A common theme here is innovation for innovation’s sake: downright bizarre ideas seemingly dreamt up on a slow afternoon, and shoehorned into products whose fans - fans who range from gaming newbies to middle-aged relics who have stuck with Nintendo since the mid-80's - never asked for these changes. In fact, as an outside observer to the cult of Nintendo, these “innovations” seem to be begrudgingly accepted by longtime fans, instead of enthusiastically embraced.
So where does Miyamoto fit into all this? Simple - he’s the captain of the ship. Not only that, but it has regularly been reported that he asserts maybe a bit too much control over the products Nintendo makes - everything from tiny minutae to major gameplay elements. If Miyamoto thinks something should change, it changes. Evidently, for better or worse. In a 2014 interview, Miyamoto stated his displeasure for violent games, suggesting that Nintendo’s more family-friendly offerings would stand the test of time where “bloody shooters” would not.
But to make such an assertion is to be ignorant of Nintendo’s history - some of the best games in Nintendo’s history have delved into darker imagery and more mature themes. You have the imminent death and destruction of an entire world in Majora’s Mask and all sorts of fever dream shenanigans to match tone. You have Fire Emblem 4, a game where the army you’ve been guiding through the entire game is brutally massacred after lured into a trap, forcing you to continue the game as that army’s children several years later. You have the entire Mother series, which predicates itself on offbeat strangeness capped by macabre and frightening enemies and scenarios to give you this otherworldly sense of unease.

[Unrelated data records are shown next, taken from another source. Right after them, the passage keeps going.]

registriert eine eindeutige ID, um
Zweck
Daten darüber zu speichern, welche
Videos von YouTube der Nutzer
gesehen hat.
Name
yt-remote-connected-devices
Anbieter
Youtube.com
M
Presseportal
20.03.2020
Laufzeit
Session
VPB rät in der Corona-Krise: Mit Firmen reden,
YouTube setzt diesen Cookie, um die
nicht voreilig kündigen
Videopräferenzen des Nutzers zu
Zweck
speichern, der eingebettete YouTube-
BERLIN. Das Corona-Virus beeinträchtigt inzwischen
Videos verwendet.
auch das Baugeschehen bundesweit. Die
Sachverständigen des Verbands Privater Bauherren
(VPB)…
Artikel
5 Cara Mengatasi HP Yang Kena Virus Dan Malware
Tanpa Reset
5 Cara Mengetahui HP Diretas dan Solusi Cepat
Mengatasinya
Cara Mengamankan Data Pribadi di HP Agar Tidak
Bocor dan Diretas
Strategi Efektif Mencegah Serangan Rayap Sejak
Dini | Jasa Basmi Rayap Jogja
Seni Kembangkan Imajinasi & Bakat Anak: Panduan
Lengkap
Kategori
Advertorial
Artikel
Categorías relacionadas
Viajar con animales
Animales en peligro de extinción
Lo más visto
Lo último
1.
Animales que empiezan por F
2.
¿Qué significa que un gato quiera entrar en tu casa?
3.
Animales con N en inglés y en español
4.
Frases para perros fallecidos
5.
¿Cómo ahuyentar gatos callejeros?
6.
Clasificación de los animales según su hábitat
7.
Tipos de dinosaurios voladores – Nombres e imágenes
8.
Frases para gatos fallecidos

To contrast games like these with modern Nintendo’s offerings, with the games that define the Wii U and 3DS... Nintendo has forgotten the interesting and challenging subject matter that made some of its previous games amazing, and replaced them with family-friendly, saccharine, Candyland fluffiness. The hallmarks of this design direction are clear to see - forced motion controls in the misguided aim of “ease of use”, characters toned down to softer, more lovable forms to appeal to a decidedly younger audience, and a downright disgraceful lack of interesting art design and subject matter.

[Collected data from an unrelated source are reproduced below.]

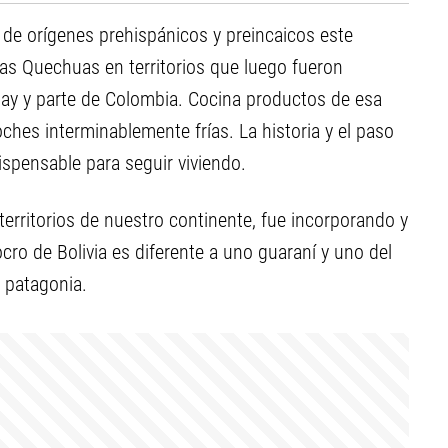
 de orígenes prehispánicos y preincaicos este
ias Quechuas en territorios que luego fueron
guay y parte de Colombia. Cocina productos de esa
oches interminablemente frías. La historia y el paso
ispensable para seguir viviendo.
erritorios de nuestro continente, fue incorporando y
o de Bolivia es diferente a uno guaraní y uno del
a patagonia.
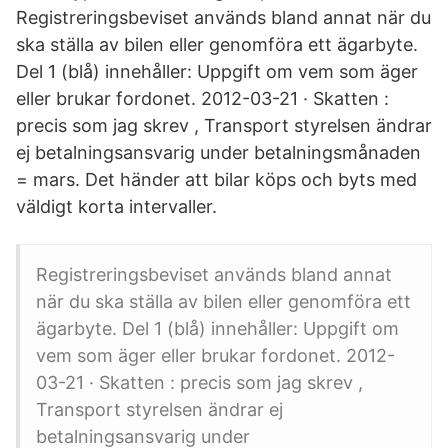
Registreringsbeviset används bland annat när du
ska ställa av bilen eller genomföra ett ägarbyte.
Del 1 (blå) innehåller: Uppgift om vem som äger
eller brukar fordonet. 2012-03-21 · Skatten :
precis som jag skrev , Transport styrelsen ändrar
ej betalningsansvarig under betalningsmånaden
= mars. Det händer att bilar köps och byts med
väldigt korta intervaller.
Registreringsbeviset används bland annat
när du ska ställa av bilen eller genomföra ett
ägarbyte. Del 1 (blå) innehåller: Uppgift om
vem som äger eller brukar fordonet. 2012-
03-21 · Skatten : precis som jag skrev ,
Transport styrelsen ändrar ej
betalningsansvarig under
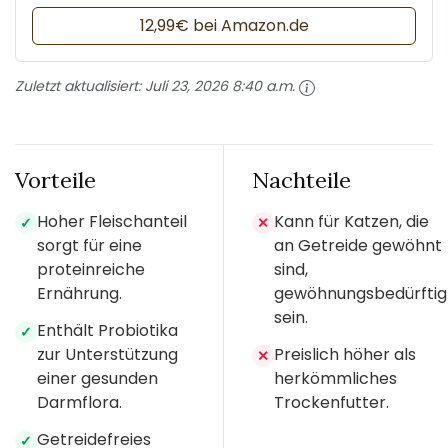
12,99€ bei Amazon.de
Zuletzt aktualisiert:
Juli 23, 2026 8:40 a.m.
Vorteile
Nachteile
Hoher Fleischanteil
Kann für Katzen, die
✓
✕
sorgt für eine
an Getreide gewöhnt
proteinreiche
sind,
Ernährung.
gewöhnungsbedürftig
sein.
Enthält Probiotika
✓
zur Unterstützung
Preislich höher als
✕
einer gesunden
herkömmliches
Darmflora.
Trockenfutter.
Getreidefreies
✓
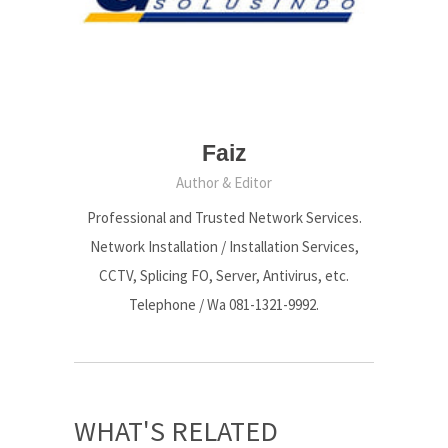
Faiz
Author & Editor
Professional and Trusted Network Services.
Network Installation / Installation Services,
CCTV, Splicing FO, Server, Antivirus, etc.
Telephone / Wa 081-1321-9992.
WHAT'S RELATED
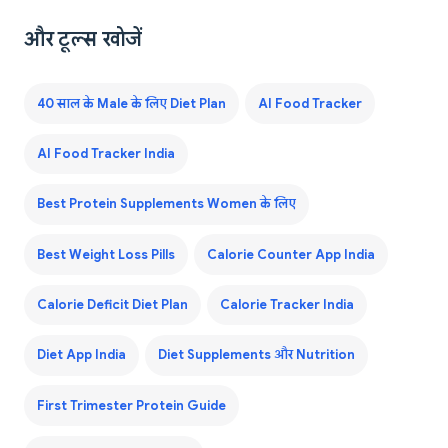
और टूल्स खोजें
40 साल के Male के लिए Diet Plan
AI Food Tracker
AI Food Tracker India
Best Protein Supplements Women के लिए
Best Weight Loss Pills
Calorie Counter App India
Calorie Deficit Diet Plan
Calorie Tracker India
Diet App India
Diet Supplements और Nutrition
First Trimester Protein Guide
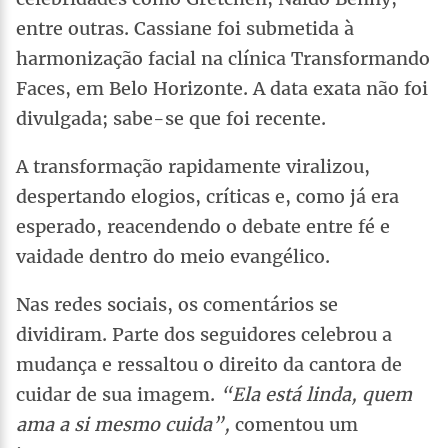
entre outras. Cassiane foi submetida à
harmonização facial na clínica Transformando
Faces, em Belo Horizonte. A data exata não foi
divulgada; sabe-se que foi recente.
A transformação rapidamente viralizou,
despertando elogios, críticas e, como já era
esperado, reacendendo o debate entre fé e
vaidade dentro do meio evangélico.
Nas redes sociais, os comentários se
dividiram. Parte dos seguidores celebrou a
mudança e ressaltou o direito da cantora de
cuidar de sua imagem.
“Ela está linda, quem
ama a si mesmo cuida”,
comentou um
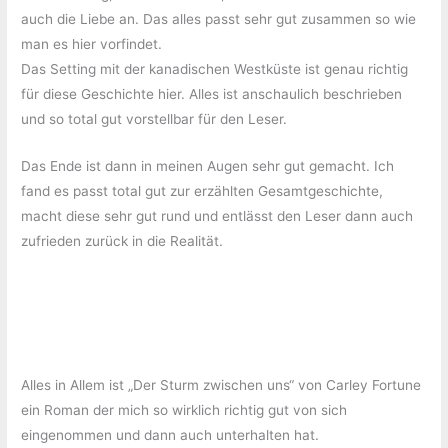
auch die Liebe an. Das alles passt sehr gut zusammen so wie
man es hier vorfindet.
Das Setting mit der kanadischen Westküste ist genau richtig
für diese Geschichte hier. Alles ist anschaulich beschrieben
und so total gut vorstellbar für den Leser.
Das Ende ist dann in meinen Augen sehr gut gemacht. Ich
fand es passt total gut zur erzählten Gesamtgeschichte,
macht diese sehr gut rund und entlässt den Leser dann auch
zufrieden zurück in die Realität.
Alles in Allem ist „Der Sturm zwischen uns“ von Carley Fortune
ein Roman der mich so wirklich richtig gut von sich
eingenommen und dann auch unterhalten hat.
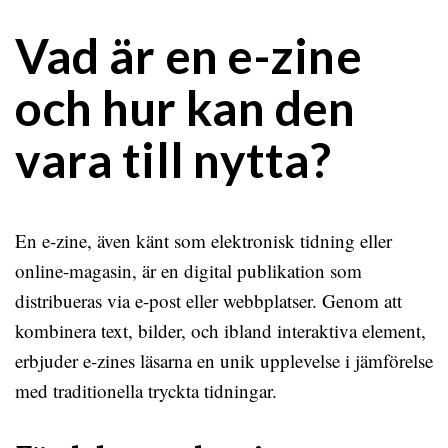
Vad är en e-zine
och hur kan den
vara till nytta?
En e-zine, även känt som elektronisk tidning eller
online-magasin, är en digital publikation som
distribueras via e-post eller webbplatser. Genom att
kombinera text, bilder, och ibland interaktiva element,
erbjuder e-zines läsarna en unik upplevelse i jämförelse
med traditionella tryckta tidningar.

Nintendo has always made kids happy, and I’m not saying Nintendo should cater exclusively to the old guard, but even kids need a bit of variety. When I was a kid, my favourite movies were things like The Brave Little Toaster, Aladdin, The Lion King... These are decidedly kid-friendly movies, but they all had some serious teeth to them, both in terms of creative visual design and challenging themes of loss and mortality. Even IF Nintendo is all about the youngins, I think they are dreadfully out of touch with what enriches children’s and family entertainment, and with the elements that give a product a lasting, endearing legacy like Nintendo’s classics have.

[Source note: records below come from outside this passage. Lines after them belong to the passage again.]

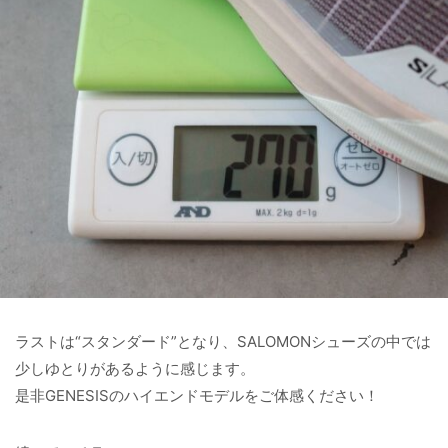
ラストは“スタンダード”となり、SALOMONシューズの中では
少しゆとりがあるように感じます。
是非GENESISのハイエンドモデルをご体感ください！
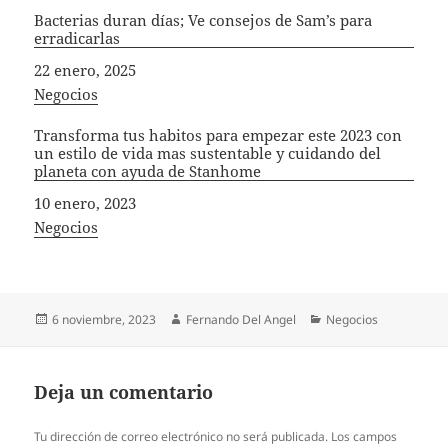
Bacterias duran días; Ve consejos de Sam’s para
erradicarlas
Fecha
22 enero, 2025
In relation to
Negocios
Transforma tus habitos para empezar este 2023 con
un estilo de vida mas sustentable y cuidando del
planeta con ayuda de Stanhome
Fecha
10 enero, 2023
In relation to
Negocios
Publicado
Autor
Categorías
6 noviembre, 2023
Fernando Del Angel
Negocios
el
Deja un comentario
Tu dirección de correo electrónico no será publicada.
Los campos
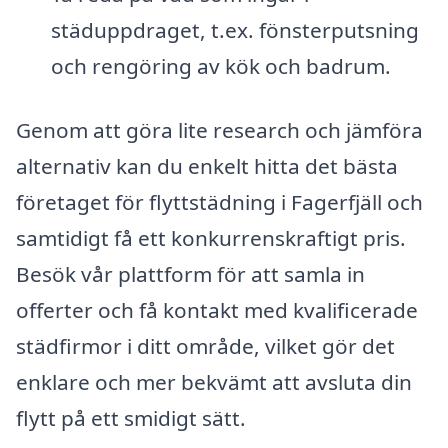
städuppdraget, t.ex. fönsterputsning
och rengöring av kök och badrum.
Genom att göra lite research och jämföra
alternativ kan du enkelt hitta det bästa
företaget för flyttstädning i Fagerfjäll och
samtidigt få ett konkurrenskraftigt pris.
Besök vår plattform för att samla in
offerter och få kontakt med kvalificerade
städfirmor i ditt område, vilket gör det
enklare och mer bekvämt att avsluta din
flytt på ett smidigt sätt.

Nintendo makes some of the best merchandise in the entertainment industry, I will grant them that. But if this company is to endure for decades to come, I seriously think it is time for a changing of the guard. It’s time for the old dogs who left their mark on the industry to cede power to the up-and-comers chomping at the bit to leave their own. And for that reason, I feel Miyamoto-san should choose to retire before Nintendo does.